First, we will change the working directory of our RStudio environment into
the kraken-to-graphlan folder:
> setwd("~/kraken-to-graphlan")
Substitute the ~
symbol for the apropiate path to access this location.
Next, wer will define a function to normalize the data.
> norm1 <- function(x){(x-min(x))/(max(x)-min(x))}
We will read the data from the file ring1.txt
and use the defined function to
change the data in the fourth column i.e. the abundance:
> ring1 <- read.table(file = "rings-files/ring1.txt")
> ring1$V4 <- norm1(ring1$V4)
Finally, let’s write a new object for where our normalized data will be lovated
> write.table(ring1, file = "rings-files/tring1.txt", sep ="\t" ,
row.names = FALSE, col.names = FALSE, quote = FALSE)
We will do the same for the ring2.txt
file:
> ring2 <- read.table(file = "rings-files/ring2.txt")
> ring2$V4 <- norm1(ring2$V4)
> write.table(ring2, file = "rings-files/tring2.txt", sep ="\t" ,
row.names = FALSE, col.names = FALSE, quote = FALSE)

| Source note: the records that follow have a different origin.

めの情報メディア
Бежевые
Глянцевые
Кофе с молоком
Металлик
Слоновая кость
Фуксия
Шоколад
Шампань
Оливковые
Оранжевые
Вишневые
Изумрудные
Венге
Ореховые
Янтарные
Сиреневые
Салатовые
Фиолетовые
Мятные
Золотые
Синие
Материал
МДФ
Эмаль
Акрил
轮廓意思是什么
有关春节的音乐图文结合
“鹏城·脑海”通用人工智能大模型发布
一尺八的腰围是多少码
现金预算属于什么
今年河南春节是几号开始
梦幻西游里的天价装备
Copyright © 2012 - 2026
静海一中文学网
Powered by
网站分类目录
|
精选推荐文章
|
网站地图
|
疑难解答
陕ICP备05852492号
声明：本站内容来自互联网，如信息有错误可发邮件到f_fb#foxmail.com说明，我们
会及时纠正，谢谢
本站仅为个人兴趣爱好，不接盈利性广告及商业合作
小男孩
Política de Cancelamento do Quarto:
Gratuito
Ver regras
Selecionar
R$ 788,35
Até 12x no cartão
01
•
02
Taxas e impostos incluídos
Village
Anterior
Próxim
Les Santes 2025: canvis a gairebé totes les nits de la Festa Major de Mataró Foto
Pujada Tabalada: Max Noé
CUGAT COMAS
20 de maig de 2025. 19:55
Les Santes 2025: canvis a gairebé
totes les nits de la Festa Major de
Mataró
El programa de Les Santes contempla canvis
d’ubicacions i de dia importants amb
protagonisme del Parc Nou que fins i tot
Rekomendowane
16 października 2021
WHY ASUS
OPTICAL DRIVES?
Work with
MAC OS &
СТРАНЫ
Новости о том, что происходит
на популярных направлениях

For this last step, we will use two scripts: polish.rings.sh
and
final-grafla.sh
.
Let’s see what it is inside polish.rings.sh
:
$ cat polish.rings.sh
#!/bin/sh
cat grap-files/merged_abundance.annot.txt | grep p__ | grep clade_marker_size \
| while read line; do otu=$(echo $line | cut -d' ' -f1) ; \
value=$(echo $line | cut -d' ' -f3); \
echo $otu"\tring_color\t"1"\t#AAAA00";done >> rings-files/tring1.txt
cat rings-files/tring1.txt >> grap-files/merged_abundance.annot.txt
cat rings-files/tring2.txt >> grap-files/merged_abundance.annot.txt
echo color added to the first ring
echo -e "ring_label\t"1"\tPhyla-abundance" >> grap-files/merged_abundance.annot.txt
echo -e "ring_label\t"2"\tGenera-abundance" >> grap-files/merged_abundance.annot.txt
echo Label created for the two rings in the plot
The first line of code is very similar to what we saw inside the get-rings.sh
script and is used to add the color #AAAA00
to the first ring. Then, all the
information from tring1.txt
and tring2.txt
is concatenated inside
merged_abundance.annot.txt
, alongside the names for this two rings.
$ sh polish.rings.sh
$ more rings-files/tring1.txt
p__Acidobacteria ring_alpha 1 0.0528006725068421
p__Actinobacteria ring_alpha 1 0.194268830008421
p__Bacteroidetes ring_alpha 1 0.0554770544552632
p__Chlorobi ring_alpha 1 0.0527079041142105
p__Chloroflexi ring_alpha 1 0.0527178963042105
p__Cyanobacteria ring_alpha 1 1
p__Deinococcus_Thermus ring_alpha 1 0
p__Firmicutes ring_alpha 1 0.0626720350647369
p__Fusobacteria ring_alpha 1 0.0529477462094737
p__Gemmatimonadetes ring_alpha 1 0.0526986840521053
p__Planctomycetes ring_alpha 1 0.0530529044805263
p__Proteobacteria ring_alpha 1 0.148377471921053
p__Spirochaetes ring_alpha 1 0.05293298331
p__Tenericutes ring_alpha 1 0.0530325502521053
p__Thermotogae ring_alpha 1 0.0526888844926316
p__Verrucomicrobia ring_alpha 1 0.0527355630605263
p__Acidobacteria ring_color 1 #AAAA00
p__Actinobacteria ring_color 1 #AAAA00
p__Bacteroidetes ring_color 1 #AAAA00
p__Chlorobi ring_color 1 #AAAA00
p__Chloroflexi ring_color 1 #AAAA00
p__Cyanobacteria ring_color 1 #AAAA00
p__Deinococcus_Thermus ring_color 1 #AAAA00
p__Firmicutes ring_color 1 #AAAA00
p__Fusobacteria ring_color 1 #AAAA00
p__Gemmatimonadetes ring_color 1 #AAAA00
p__Planctomycetes ring_color 1 #AAAA00
p__Proteobacteria ring_color 1 #AAAA00
p__Spirochaetes ring_color 1 #AAAA00
p__Tenericutes ring_color 1 #AAAA00
p__Thermotogae ring_color 1 #AAAA00
p__Verrucomicrobia ring_color 1 #AAAA00
Finally, we will use final-grafla.sh
to create the plot with the rings:
$ sh final-grafla.sh
$ ls *.png
final_graph.png final_graph_legend.png graphlan_graph_annot.png
final_graph_annot.png graphlan_graph.png graphlan_graph_legend.png
Figure 4. Final Cladogram with all the final adjustments.
This took me early-mornings and nights to grok. This is the main reason why I desired to share it not only by the code, but with an explanatory document to help other fellow bioinformatician to cope with the academic life.